Few private firms do anything to posture themselves with the financial community. However conducting even basic financial public relations activities can put you in a solid position when suitors call. They can also put you in a stronger bargaining position if management feels a merger is in the best interest of the organization, its investors and its employees.
Unfortunately, even firms that are public meet only the basic SEC requirements. They do little to "sell" themselves to the investor, financial communities or marketplace in general.
Activities that private and public companies should undertake include an aggressive, prompt disclosure program on new products or services as well as research breakthroughs and contracts. Publicly held firms obviously must announce sales and earnings results. Private firms can modify this effort to position itself in the marketplace.
The annual report is more than a report to investors and can be effective for both private and public organizations. The report can be an important compilation of company news and information which can serve as a year-long selling tool for the company, its vision and direction as well as promote its products/services. This report should emphasize the firm’s key assets – its people and their commitment to the success of the company.

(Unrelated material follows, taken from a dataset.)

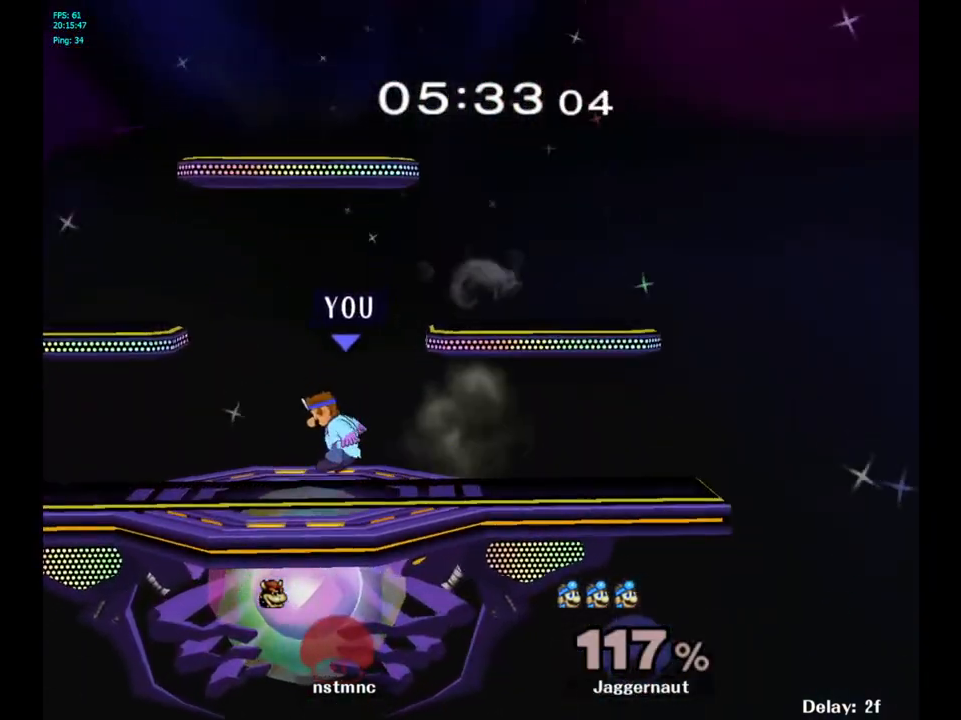
{"buttons": [], "left_stick": "left", "right_stick": "center", "events": [[17, "left_stick", "center"], [150, "left_stick", "right"], [300, "left_stick", "left"], [367, "left_stick", "right"], [467, "left_stick", "left"]]}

Other activities include fact files or "white paper" kits for the financial community and press; meetings with industry analysts and strong publicity activities aimed at the
All of these activities add credibility and viability to the firm. They provide an excellent platform for management to control and present its messages. They provide an opportunity for management to emphasize the value of its assets and how they are being managed.
Battle Lines are Drawn
By pressing home these results, management gives investors, customers, partners and employees a much better understanding of the company. In the event of unfriendly acquisition overtures, management gives all of these interested parties a sound understanding of the company’s complete value proposition.
Corporate takeover fights are management's equivalent of war. And as in war, no one can rely solely on defensive weapons. A solid PR strategy and program can be the strongest strategic and proactive weapons that can be used to advance management's case and position as well as control the issues.
By developing and carrying out proactive PR activities at the outset, the war can be won ... or defeat can be accepted on favorable terms.